Can Strength Training Help Lower Your Risk of Heart Disease and Diabetes?

A healthy diet and strength training are keys to fighting chronic diseases.

There is one thing you should do immediately to lower your risk of contracting heart disease, diabetes and other dangerous illnesses, infections and diseases. Adopt a healthy diet. Depending on the study you read, anywhere from 60% to 75% of your fitness is dictated by the food and drink that you put into your body.

Eating and drinking the right things gives your body the fuel it needs to support physical activity. No matter what type of physical activity you perform, this process boosts your immune system, and leads to a stronger, healthier body and mind.
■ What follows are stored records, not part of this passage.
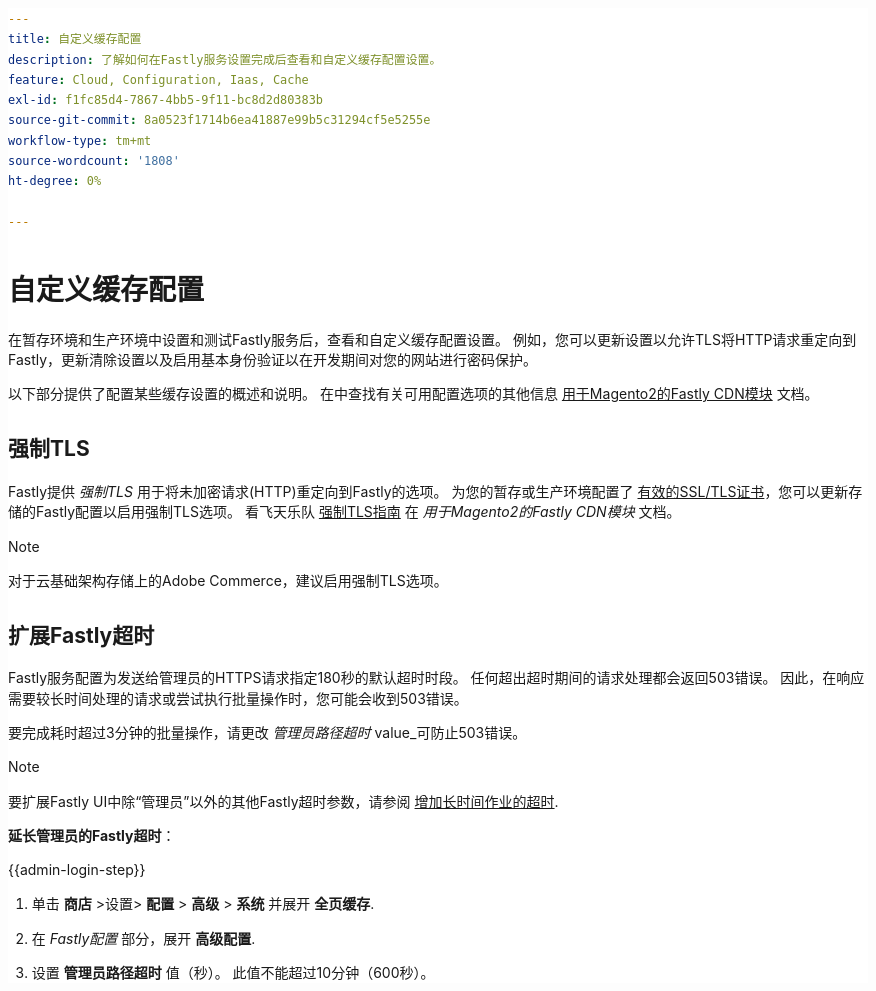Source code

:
 ```yaml
---
title: 自定义缓存配置
description: 了解如何在Fastly服务设置完成后查看和自定义缓存配置设置。
feature: Cloud, Configuration, Iaas, Cache
exl-id: f1fc85d4-7867-4bb5-9f11-bc8d2d80383b
source-git-commit: 8a0523f1714b6ea41887e99b5c31294cf5e5255e
workflow-type: tm+mt
source-wordcount: '1808'
ht-degree: 0%

---
```


# 自定义缓存配置

在暂存环境和生产环境中设置和测试Fastly服务后，查看和自定义缓存配置设置。 例如，您可以更新设置以允许TLS将HTTP请求重定向到Fastly，更新清除设置以及启用基本身份验证以在开发期间对您的网站进行密码保护。

以下部分提供了配置某些缓存设置的概述和说明。 在中查找有关可用配置选项的其他信息 [用于Magento2的Fastly CDN模块](https://github.com/fastly/fastly-magento2/tree/master/Documentation) 文档。

## 强制TLS

Fastly提供 _强制TLS_ 用于将未加密请求(HTTP)重定向到Fastly的选项。 为您的暂存或生产环境配置了 [有效的SSL/TLS证书](fastly-configuration.md#provision-ssltls-certificates)，您可以更新存储的Fastly配置以启用强制TLS选项。 看飞天乐队 [强制TLS指南](https://github.com/fastly/fastly-magento2/blob/master/Documentation/Guides/FORCE-TLS.md) 在 _用于Magento2的Fastly CDN模块_ 文档。

>[!NOTE]
>
>对于云基础架构存储上的Adobe Commerce，建议启用强制TLS选项。

## 扩展Fastly超时

Fastly服务配置为发送给管理员的HTTPS请求指定180秒的默认超时时段。 任何超出超时期间的请求处理都会返回503错误。 因此，在响应需要较长时间处理的请求或尝试执行批量操作时，您可能会收到503错误。

要完成耗时超过3分钟的批量操作，请更改 _管理员路径超时_ value_可防止503错误。

>[!NOTE]
>
>要扩展Fastly UI中除“管理员”以外的其他Fastly超时参数，请参阅 [增加长时间作业的超时](https://github.com/fastly/fastly-magento2/blob/master/Documentation/Guides/Edge-Modules/EDGE-MODULE-INCREASE-TIMEOUTS-LONG-JOBS.md).

**延长管理员的Fastly超时**：

{{admin-login-step}}

1. 单击 **商店** >设置> **配置** > **高级** > **系统** 并展开 **全页缓存**.

1. 在 _Fastly配置_ 部分，展开 **高级配置**.

1. 设置 **管理员路径超时** 值（秒）。 此值不能超过10分钟（600秒）。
Once you adopt a healthy diet, you should start strength training. Before you say, “I’m not strong enough to strength train,” understand this. Strength training does in many cases mean lifting heavy weights. However, it also encompasses body weight training. You use the weight of your own body plus the force of resistance as an exercise platform.

This means you don’t have to go out and spend a lot of money purchasing heavy weights and bulky fitness machines. You already have the weight of your body to use as an effective strength training mechanism.

How Strength Training Helps Lower Your Risk of Disease

WebMD.com, the American Heart Association, and Diabetes.org agree on a lot of important health issues. One of their many tips you can follow to become healthier is to use strength training to lower your risk of falling prey to infections and disease. Here are some promising statistics reported by those health authorities.

  • When you strength train, you lower your type II diabetes risk. This benefit increases the more you strength train each week.
  • Strength training for 2.5 hours per week lowers your risk of diabetes by 34% as opposed to staying sedentary.
  • Strength training makes your heart stronger, and improves blood circulation. This strengthens your ability to resist heart disease.
  • After contracting heart disease, strength training can reverse symptoms.

When your heart is weak, it is prone to disease. This is true of any one of your organs and all of your body parts. Strength training makes your heart pump faster, forcing oxygenated blood throughout your body to improve muscle growth.

In this way, strength training, whether it be lifting traditional weights or performing body weight exercises, leads to supreme heart health. This lowers your risk of heart disease. Since strength training, also called resistance training, leads to muscle growth, a healthy weight regulation and fat burning, it also increases the ability of your body to resist developing diabetes.